» **Exercise description**
Among the entries that follow, find the lines containing the string "changes" and copy them.

#### Records shown ####

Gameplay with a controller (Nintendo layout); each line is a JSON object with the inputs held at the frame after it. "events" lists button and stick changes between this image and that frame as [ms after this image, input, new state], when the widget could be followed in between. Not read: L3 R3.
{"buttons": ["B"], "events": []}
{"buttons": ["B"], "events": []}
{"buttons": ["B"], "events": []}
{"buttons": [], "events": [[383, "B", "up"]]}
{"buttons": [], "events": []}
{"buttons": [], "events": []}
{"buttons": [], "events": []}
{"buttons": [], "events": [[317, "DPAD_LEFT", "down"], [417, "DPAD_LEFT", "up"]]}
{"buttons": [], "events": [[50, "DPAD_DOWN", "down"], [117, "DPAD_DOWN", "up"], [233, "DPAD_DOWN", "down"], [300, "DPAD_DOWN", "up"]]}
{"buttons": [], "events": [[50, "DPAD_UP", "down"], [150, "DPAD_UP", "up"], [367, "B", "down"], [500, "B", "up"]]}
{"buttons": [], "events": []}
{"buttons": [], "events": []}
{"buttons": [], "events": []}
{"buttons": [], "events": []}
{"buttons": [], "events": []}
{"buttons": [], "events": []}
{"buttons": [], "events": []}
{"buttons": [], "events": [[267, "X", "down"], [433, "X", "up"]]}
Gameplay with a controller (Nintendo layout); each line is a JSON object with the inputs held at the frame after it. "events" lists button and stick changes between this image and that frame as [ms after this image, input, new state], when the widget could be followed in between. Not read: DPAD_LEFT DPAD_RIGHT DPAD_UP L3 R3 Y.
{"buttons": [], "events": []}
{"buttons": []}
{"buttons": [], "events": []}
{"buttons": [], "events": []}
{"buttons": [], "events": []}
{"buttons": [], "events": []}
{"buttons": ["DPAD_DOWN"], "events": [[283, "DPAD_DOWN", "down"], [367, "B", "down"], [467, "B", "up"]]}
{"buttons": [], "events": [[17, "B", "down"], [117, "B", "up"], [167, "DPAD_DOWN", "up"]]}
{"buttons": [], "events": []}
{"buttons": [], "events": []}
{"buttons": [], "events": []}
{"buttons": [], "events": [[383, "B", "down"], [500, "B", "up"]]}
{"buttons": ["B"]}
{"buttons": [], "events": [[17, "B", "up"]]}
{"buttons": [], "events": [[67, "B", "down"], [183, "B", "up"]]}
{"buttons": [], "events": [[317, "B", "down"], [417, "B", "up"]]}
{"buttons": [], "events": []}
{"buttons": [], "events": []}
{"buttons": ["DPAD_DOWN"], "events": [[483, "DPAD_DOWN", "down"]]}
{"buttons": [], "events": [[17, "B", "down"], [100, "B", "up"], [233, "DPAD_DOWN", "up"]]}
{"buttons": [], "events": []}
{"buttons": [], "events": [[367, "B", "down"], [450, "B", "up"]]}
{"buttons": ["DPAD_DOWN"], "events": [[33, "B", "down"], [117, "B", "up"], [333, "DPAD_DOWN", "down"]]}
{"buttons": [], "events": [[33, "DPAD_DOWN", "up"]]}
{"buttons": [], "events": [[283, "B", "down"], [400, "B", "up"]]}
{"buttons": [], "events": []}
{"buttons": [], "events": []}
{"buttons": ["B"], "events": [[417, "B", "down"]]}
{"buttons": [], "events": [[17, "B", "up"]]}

####

» **Reply to the exercise**
Gameplay with a controller (Nintendo layout); each line is a JSON object with the inputs held at the frame after it. "events" lists button and stick changes between this image and that frame as [ms after this image, input, new state], when the widget could be followed in between. Not read: L3 R3.
Gameplay with a controller (Nintendo layout); each line is a JSON object with the inputs held at the frame after it. "events" lists button and stick changes between this image and that frame as [ms after this image, input, new state], when the widget could be followed in between. Not read: DPAD_LEFT DPAD_RIGHT DPAD_UP L3 R3 Y.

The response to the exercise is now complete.